[Dataset content]

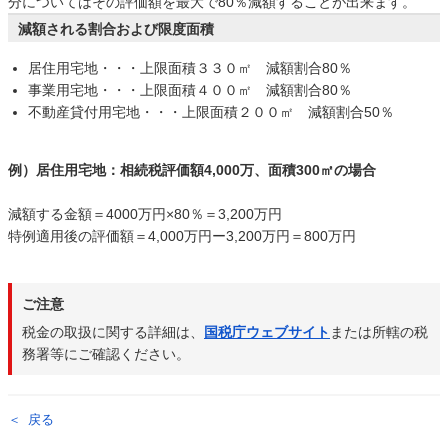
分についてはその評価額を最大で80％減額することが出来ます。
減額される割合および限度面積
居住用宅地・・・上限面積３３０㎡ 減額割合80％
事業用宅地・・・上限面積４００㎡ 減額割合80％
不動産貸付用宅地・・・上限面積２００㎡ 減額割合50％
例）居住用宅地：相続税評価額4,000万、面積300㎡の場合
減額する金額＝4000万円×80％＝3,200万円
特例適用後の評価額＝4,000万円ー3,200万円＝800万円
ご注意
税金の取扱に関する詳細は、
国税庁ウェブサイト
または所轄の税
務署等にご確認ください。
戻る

[/Dataset content]
[Dataset content]

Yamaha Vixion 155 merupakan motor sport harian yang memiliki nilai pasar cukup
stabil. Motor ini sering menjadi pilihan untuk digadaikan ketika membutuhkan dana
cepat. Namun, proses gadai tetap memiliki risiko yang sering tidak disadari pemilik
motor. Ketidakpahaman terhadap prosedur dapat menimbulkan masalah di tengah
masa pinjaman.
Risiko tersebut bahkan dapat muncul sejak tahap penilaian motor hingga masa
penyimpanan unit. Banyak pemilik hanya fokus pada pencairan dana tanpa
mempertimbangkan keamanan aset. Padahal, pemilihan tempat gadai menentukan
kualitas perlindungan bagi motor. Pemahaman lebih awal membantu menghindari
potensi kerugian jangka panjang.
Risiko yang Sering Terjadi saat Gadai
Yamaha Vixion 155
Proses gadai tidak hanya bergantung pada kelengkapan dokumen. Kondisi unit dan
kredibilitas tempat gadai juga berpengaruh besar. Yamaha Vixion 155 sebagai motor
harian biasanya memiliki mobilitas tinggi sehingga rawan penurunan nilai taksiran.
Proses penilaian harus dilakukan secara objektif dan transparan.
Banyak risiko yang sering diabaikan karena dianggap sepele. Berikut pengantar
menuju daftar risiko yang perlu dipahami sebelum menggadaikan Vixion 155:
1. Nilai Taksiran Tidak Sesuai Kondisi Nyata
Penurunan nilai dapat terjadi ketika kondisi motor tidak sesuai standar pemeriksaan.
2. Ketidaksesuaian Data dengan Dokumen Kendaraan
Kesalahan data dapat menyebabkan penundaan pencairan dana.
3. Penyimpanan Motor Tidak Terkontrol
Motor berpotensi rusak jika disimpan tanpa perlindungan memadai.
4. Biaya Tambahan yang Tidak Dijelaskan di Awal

[/Dataset content]

== About this exercise ==
In the entries above, restate word for word the lines between the one holding "penyimpanan unit. Banyak" and the one holding "1. Nilai Taksiran Tidak Sesuai Kondisi Nyata", inclusive, and nothing besides.

== Solution to the exercise ==
penyimpanan unit. Banyak pemilik hanya fokus pada pencairan dana tanpa
mempertimbangkan keamanan aset. Padahal, pemilihan tempat gadai menentukan
kualitas perlindungan bagi motor. Pemahaman lebih awal membantu menghindari
potensi kerugian jangka panjang.
Risiko yang Sering Terjadi saat Gadai
Yamaha Vixion 155
Proses gadai tidak hanya bergantung pada kelengkapan dokumen. Kondisi unit dan
kredibilitas tempat gadai juga berpengaruh besar. Yamaha Vixion 155 sebagai motor
harian biasanya memiliki mobilitas tinggi sehingga rawan penurunan nilai taksiran.
Proses penilaian harus dilakukan secara objektif dan transparan.
Banyak risiko yang sering diabaikan karena dianggap sepele. Berikut pengantar
menuju daftar risiko yang perlu dipahami sebelum menggadaikan Vixion 155:
1. Nilai Taksiran Tidak Sesuai Kondisi Nyata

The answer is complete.